Today, most fruit knives are made of stainless steel. Sometimes plastic handles are used, to make the knife handle last longer.
In America, the fruit knife became popular in the 1930’s. Many companies would have their logo imprinted on the plastic handles in their corporate colors. They would give these as advertising products to their customers. Many are found in the possession of knife collectors today.
These specialty knives are made with very long skinny spear blades. Some blades are serrated. They are used by fruit and meat inspectors to get a sample from deep inside the product. The inspectors can then examine the smell, texture, and color of the product.

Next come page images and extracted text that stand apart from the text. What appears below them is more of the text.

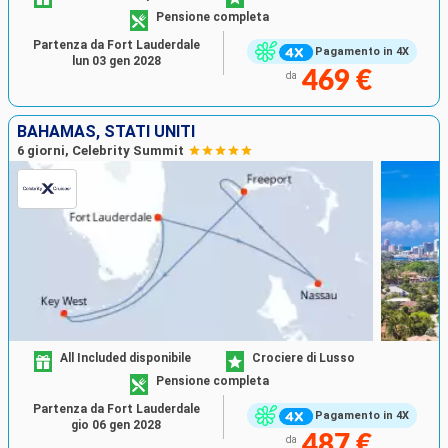
Pensione completa
Partenza da Fort Lauderdale
Pagamento in 4X
lun 03 gen 2028
469 €
da
BAHAMAS, STATI UNITI
6 giorni, Celebrity Summit
All Included disponibile
Crociere di Lusso
Pensione completa
Partenza da Fort Lauderdale
Pagamento in 4X
gio 06 gen 2028
487 €
da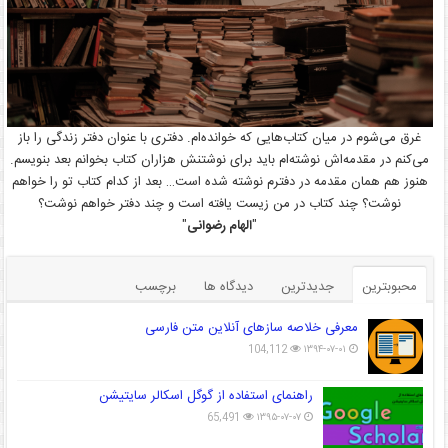
غرق می‌شوم در میان کتاب‌هایی که خوانده‌ام. دفتری با عنوان دفتر زندگی را باز
می‌کنم در مقدمه‌اش نوشته‌ام باید برای نوشتنش هزاران کتاب بخوانم بعد بنویسم.
هنوز هم همان مقدمه در دفترم نوشته شده است… بعد از کدام کتاب تو را خواهم
نوشت؟ چند کتاب در من زیست یافته است و چند دفتر خواهم نوشت؟
"
الهام رضوانی
"
محبوبترین
جدیدترین
دیدگاه ها
برچسب
معرفی خلاصه سازهای آنلاین متن فارسی
104,112
۱۳۹۴-۰۷-۰۱
راهنمای استفاده از گوگل اسکالر سایتیشن
65,491
۱۳۹۵-۰۷-۰۷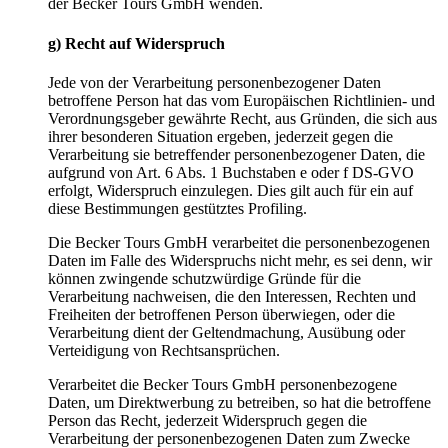
der Becker Tours GmbH wenden.
g) Recht auf Widerspruch
Jede von der Verarbeitung personenbezogener Daten
betroffene Person hat das vom Europäischen Richtlinien- und
Verordnungsgeber gewährte Recht, aus Gründen, die sich aus
ihrer besonderen Situation ergeben, jederzeit gegen die
Verarbeitung sie betreffender personenbezogener Daten, die
aufgrund von Art. 6 Abs. 1 Buchstaben e oder f DS-GVO
erfolgt, Widerspruch einzulegen. Dies gilt auch für ein auf
diese Bestimmungen gestütztes Profiling.
Die Becker Tours GmbH verarbeitet die personenbezogenen
Daten im Falle des Widerspruchs nicht mehr, es sei denn, wir
können zwingende schutzwürdige Gründe für die
Verarbeitung nachweisen, die den Interessen, Rechten und
Freiheiten der betroffenen Person überwiegen, oder die
Verarbeitung dient der Geltendmachung, Ausübung oder
Verteidigung von Rechtsansprüchen.
Verarbeitet die Becker Tours GmbH personenbezogene
Daten, um Direktwerbung zu betreiben, so hat die betroffene
Person das Recht, jederzeit Widerspruch gegen die
Verarbeitung der personenbezogenen Daten zum Zwecke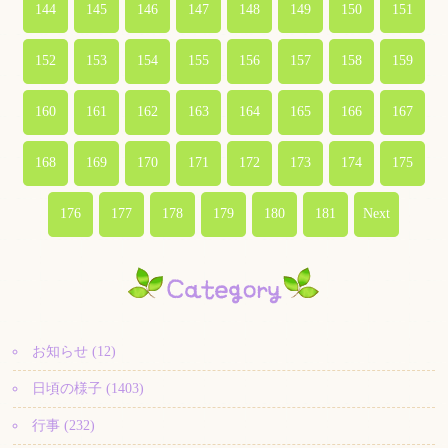
144
145
146
147
148
149
150
151
152
153
154
155
156
157
158
159
160
161
162
163
164
165
166
167
168
169
170
171
172
173
174
175
176
177
178
179
180
181
Next
お知らせ (12)
日頃の様子 (1403)
行事 (232)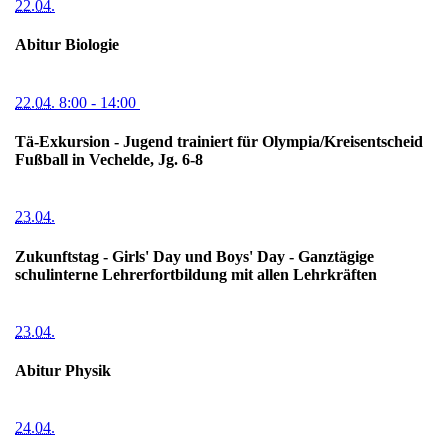
22.04.
Abitur Biologie
22.04.
8:00
- 14:00
Tä-Exkursion - Jugend trainiert für Olympia/Kreisentscheid
Fußball in Vechelde, Jg. 6-8
23.04.
Zukunftstag - Girls' Day und Boys' Day - Ganztägige
schulinterne Lehrerfortbildung mit allen Lehrkräften
23.04.
Abitur Physik
24.04.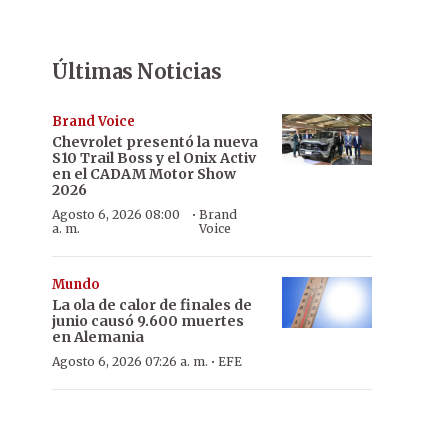
Últimas Noticias
Brand Voice
Chevrolet presentó la nueva
S10 Trail Boss y el Onix Activ
en el CADAM Motor Show
2026
·
Agosto 6, 2026 08:00
Brand
a. m.
Voice
Mundo
La ola de calor de finales de
junio causó 9.600 muertes
en Alemania
·
Agosto 6, 2026 07:26 a. m.
EFE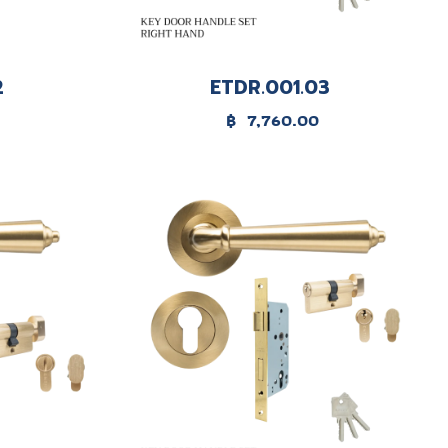
2
ETDR.001.03
฿
7,760.00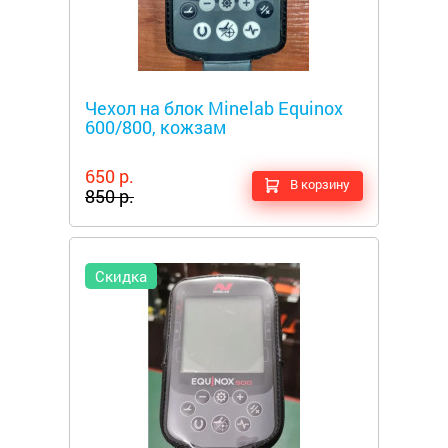
Металлоискатели
Чехол на блок Minelab Equinox
600/800, кожзам
650 р.
В корзину
850 р.
Скидка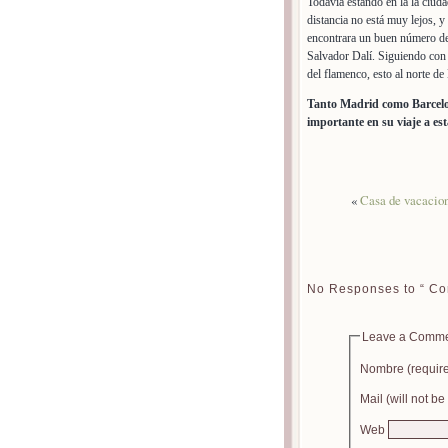
Todavía estando en la la ciuda
distancia no está muy lejos, y
encontrara un buen número de
Salvador Dalí. Siguiendo con
del flamenco, esto al norte de 
Tanto Madrid como Barcelo
importante en su viaje a es
«
Casa de vacacion
No Responses to “ Cor
Leave a Comm
Nombre (requir
Mail (will not b
Web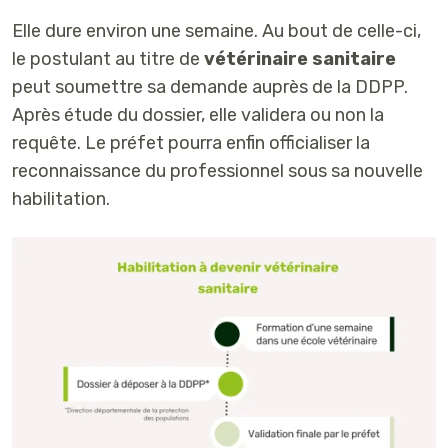
Elle dure environ une semaine. Au bout de celle-ci,
le postulant au titre de
vétérinaire sanitaire
peut soumettre sa demande auprès de la DDPP.
Après étude du dossier, elle validera ou non la
requête. Le préfet pourra enfin officialiser la
reconnaissance du professionnel sous sa nouvelle
habilitation.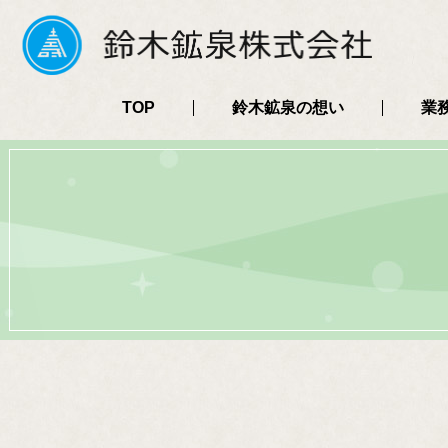
TOP
鈴木鉱泉の想い
業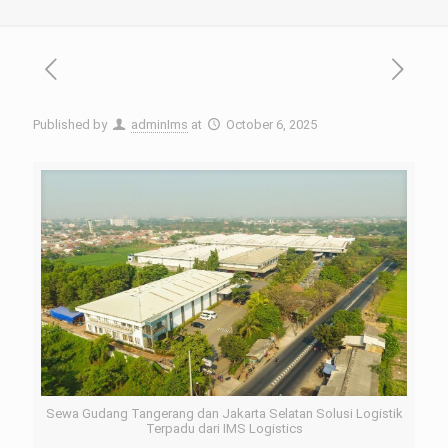
Published by
adminIms
at
October 6, 2025
Sewa Gudang Tangerang dan Jakarta Selatan Solusi Logistik
Terpadu dari IMS Logistics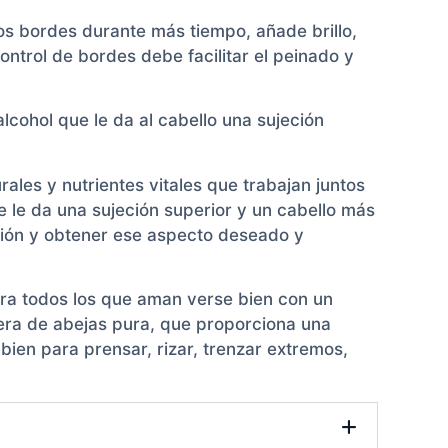
s bordes durante más tiempo, añade brillo,
 control de bordes debe facilitar el peinado y
lcohol que le da al cabello una sujeción
rales y nutrientes vitales que trabajan juntos
e le da una sujeción superior y un cabello más
ección y obtener ese aspecto deseado y
para todos los que aman verse bien con un
 cera de abejas pura, que proporciona una
bien para prensar, rizar, trenzar extremos,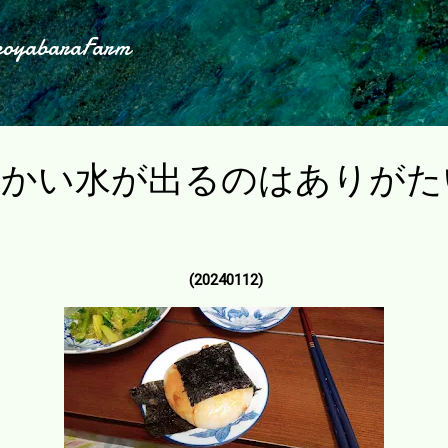
スキップしてメイン コンテンツに移動
koyabaraFarm
暖かい水が出るのはありがた
(20240112)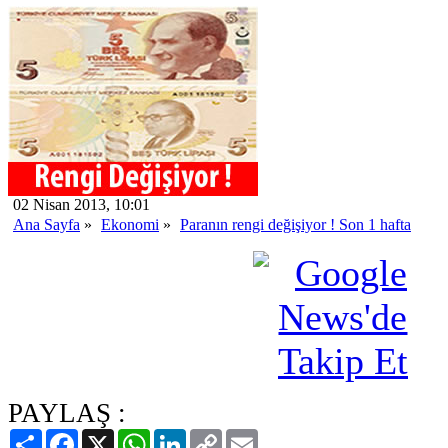
02 Nisan 2013, 10:01
Ana Sayfa
»
Ekonomi
»
Paranın rengi değişiyor ! Son 1 hafta
PAYLAŞ :
Paylaş
Facebook
X
WhatsApp
LinkedIn
Copy
Email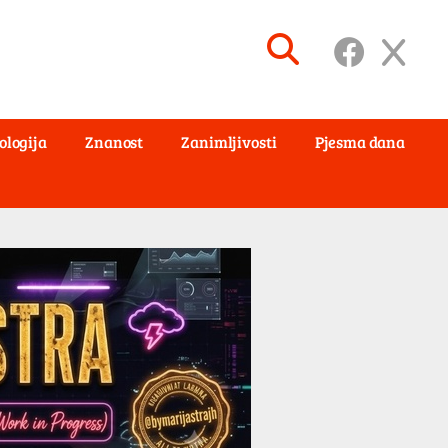
ologija
Znanost
Zanimljivosti
Pjesma dana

Besides the normal maintenance that you would give any pocket knife, here are some tips specifically for your fruit knife.
Wash it or rinse it thoroughly, to get rid of fruit residue. The acid content of oranges, lemons, tomatoes and some other fruits would etch the stainless steel.
Dry it to remove all traces of the rinse water. This will prevent some steel parts like the spring and pins from rusting. Even some grades of stainless steel can experience some degree of rusting.
Oil it with cooking oil instead of non-edible oil.
Store it in a clean environment, so you won’t contaminate your fruit next time you use it.
Use a knife-friendly cutting board. Never cut on a ceramic board, because it would dull your blade immediately.
As with any other knife, here are some general tips:
Keep it sharp. The sharper it is, the easier it cuts. Instead of using a stone, I prefer the type of sharpener that has two steel wheels. That way I don’t get any stone grindings contaminating the works. Then rinse and wipe the knife off before use.
Never use your knife as a pry bar or hammer.
Keep it in the pouch when not in use. This assures it won’t get contaminated or misplaced.